··· Supplied information
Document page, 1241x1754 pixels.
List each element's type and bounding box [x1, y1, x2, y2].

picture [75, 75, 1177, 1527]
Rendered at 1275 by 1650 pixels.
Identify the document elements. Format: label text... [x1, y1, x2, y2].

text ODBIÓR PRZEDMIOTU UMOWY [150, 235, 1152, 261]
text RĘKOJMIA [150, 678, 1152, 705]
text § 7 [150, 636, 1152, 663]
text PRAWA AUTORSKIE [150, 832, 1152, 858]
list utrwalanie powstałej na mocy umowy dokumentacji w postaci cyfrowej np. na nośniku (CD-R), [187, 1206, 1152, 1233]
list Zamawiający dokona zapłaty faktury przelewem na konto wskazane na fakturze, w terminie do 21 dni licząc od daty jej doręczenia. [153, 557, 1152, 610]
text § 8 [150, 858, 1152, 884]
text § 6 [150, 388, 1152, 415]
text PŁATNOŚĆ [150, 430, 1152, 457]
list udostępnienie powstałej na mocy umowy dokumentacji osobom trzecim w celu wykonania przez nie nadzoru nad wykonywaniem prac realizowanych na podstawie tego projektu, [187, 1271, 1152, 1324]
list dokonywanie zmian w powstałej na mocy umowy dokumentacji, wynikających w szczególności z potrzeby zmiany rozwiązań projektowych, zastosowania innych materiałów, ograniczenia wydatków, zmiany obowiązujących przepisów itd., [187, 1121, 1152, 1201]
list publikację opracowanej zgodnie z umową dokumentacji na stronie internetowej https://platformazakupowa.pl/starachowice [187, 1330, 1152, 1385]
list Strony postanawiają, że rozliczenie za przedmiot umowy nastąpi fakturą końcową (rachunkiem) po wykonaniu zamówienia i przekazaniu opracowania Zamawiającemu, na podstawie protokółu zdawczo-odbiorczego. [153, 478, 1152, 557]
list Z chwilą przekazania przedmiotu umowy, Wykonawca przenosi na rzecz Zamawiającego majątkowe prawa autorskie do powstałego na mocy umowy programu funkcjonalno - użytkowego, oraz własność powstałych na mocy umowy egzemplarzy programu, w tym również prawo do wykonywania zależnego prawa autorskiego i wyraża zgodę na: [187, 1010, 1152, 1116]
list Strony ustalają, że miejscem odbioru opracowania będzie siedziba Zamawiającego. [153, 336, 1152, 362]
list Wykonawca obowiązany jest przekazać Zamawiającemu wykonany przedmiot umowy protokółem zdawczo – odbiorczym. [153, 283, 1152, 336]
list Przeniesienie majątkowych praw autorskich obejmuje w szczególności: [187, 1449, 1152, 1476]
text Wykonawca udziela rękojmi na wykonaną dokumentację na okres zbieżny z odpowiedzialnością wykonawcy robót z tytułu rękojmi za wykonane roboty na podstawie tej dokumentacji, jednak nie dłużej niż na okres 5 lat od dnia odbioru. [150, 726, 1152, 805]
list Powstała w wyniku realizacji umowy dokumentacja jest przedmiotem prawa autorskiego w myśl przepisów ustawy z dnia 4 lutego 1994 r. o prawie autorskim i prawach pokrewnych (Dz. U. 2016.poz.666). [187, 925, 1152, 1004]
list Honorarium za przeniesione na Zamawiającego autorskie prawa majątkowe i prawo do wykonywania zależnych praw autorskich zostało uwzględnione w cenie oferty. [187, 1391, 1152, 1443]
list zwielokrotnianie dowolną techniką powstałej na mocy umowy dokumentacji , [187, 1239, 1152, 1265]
······
Lay out the lines above as a Markdown table with a Row column for the running number and a Line column for the text, skipping any blank lines.

Solution for this problem:
| Row | Line |
|---|---|
| 1 | Document page, 1241x1754 pixels. |
| 2 | List each element's type and bounding box [x1, y1, x2, y2]. |
| 3 | picture [75, 75, 1177, 1527] |
| 4 | Rendered at 1275 by 1650 pixels. |
| 5 | Identify the document elements. Format: label text... [x1, y1, x2, y2]. |
| 6 | text ODBIÓR PRZEDMIOTU UMOWY [150, 235, 1152, 261] |
| 7 | text RĘKOJMIA [150, 678, 1152, 705] |
| 8 | text § 7 [150, 636, 1152, 663] |
| 9 | text PRAWA AUTORSKIE [150, 832, 1152, 858] |
| 10 | list utrwalanie powstałej na mocy umowy dokumentacji w postaci cyfrowej np. na nośniku (CD-R), [187, 1206, 1152, 1233] |
| 11 | list Zamawiający dokona zapłaty faktury przelewem na konto wskazane na fakturze, w terminie do 21 dni licząc od daty jej doręczenia. [153, 557, 1152, 610] |
| 12 | text § 8 [150, 858, 1152, 884] |
| 13 | text § 6 [150, 388, 1152, 415] |
| 14 | text PŁATNOŚĆ [150, 430, 1152, 457] |
| 15 | list udostępnienie powstałej na mocy umowy dokumentacji osobom trzecim w celu wykonania przez nie nadzoru nad wykonywaniem prac realizowanych na podstawie tego projektu, [187, 1271, 1152, 1324] |
| 16 | list dokonywanie zmian w powstałej na mocy umowy dokumentacji, wynikających w szczególności z potrzeby zmiany rozwiązań projektowych, zastosowania innych materiałów, ograniczenia wydatków, zmiany obowiązujących przepisów itd., [187, 1121, 1152, 1201] |
| 17 | list publikację opracowanej zgodnie z umową dokumentacji na stronie internetowej https://platformazakupowa.pl/starachowice [187, 1330, 1152, 1385] |
| 18 | list Strony postanawiają, że rozliczenie za przedmiot umowy nastąpi fakturą końcową (rachunkiem) po wykonaniu zamówienia i przekazaniu opracowania Zamawiającemu, na podstawie protokółu zdawczo-odbiorczego. [153, 478, 1152, 557] |
| 19 | list Z chwilą przekazania przedmiotu umowy, Wykonawca przenosi na rzecz Zamawiającego majątkowe prawa autorskie do powstałego na mocy umowy programu funkcjonalno - użytkowego, oraz własność powstałych na mocy umowy egzemplarzy programu, w tym również prawo do wykonywania zależnego prawa autorskiego i wyraża zgodę na: [187, 1010, 1152, 1116] |
| 20 | list Strony ustalają, że miejscem odbioru opracowania będzie siedziba Zamawiającego. [153, 336, 1152, 362] |
| 21 | list Wykonawca obowiązany jest przekazać Zamawiającemu wykonany przedmiot umowy protokółem zdawczo – odbiorczym. [153, 283, 1152, 336] |
| 22 | list Przeniesienie majątkowych praw autorskich obejmuje w szczególności: [187, 1449, 1152, 1476] |
| 23 | text Wykonawca udziela rękojmi na wykonaną dokumentację na okres zbieżny z odpowiedzialnością wykonawcy robót z tytułu rękojmi za wykonane roboty na podstawie tej dokumentacji, jednak nie dłużej niż na okres 5 lat od dnia odbioru. [150, 726, 1152, 805] |
| 24 | list Powstała w wyniku realizacji umowy dokumentacja jest przedmiotem prawa autorskiego w myśl przepisów ustawy z dnia 4 lutego 1994 r. o prawie autorskim i prawach pokrewnych (Dz. U. 2016.poz.666). [187, 925, 1152, 1004] |
| 25 | list Honorarium za przeniesione na Zamawiającego autorskie prawa majątkowe i prawo do wykonywania zależnych praw autorskich zostało uwzględnione w cenie oferty. [187, 1391, 1152, 1443] |
| 26 | list zwielokrotnianie dowolną techniką powstałej na mocy umowy dokumentacji , [187, 1239, 1152, 1265] |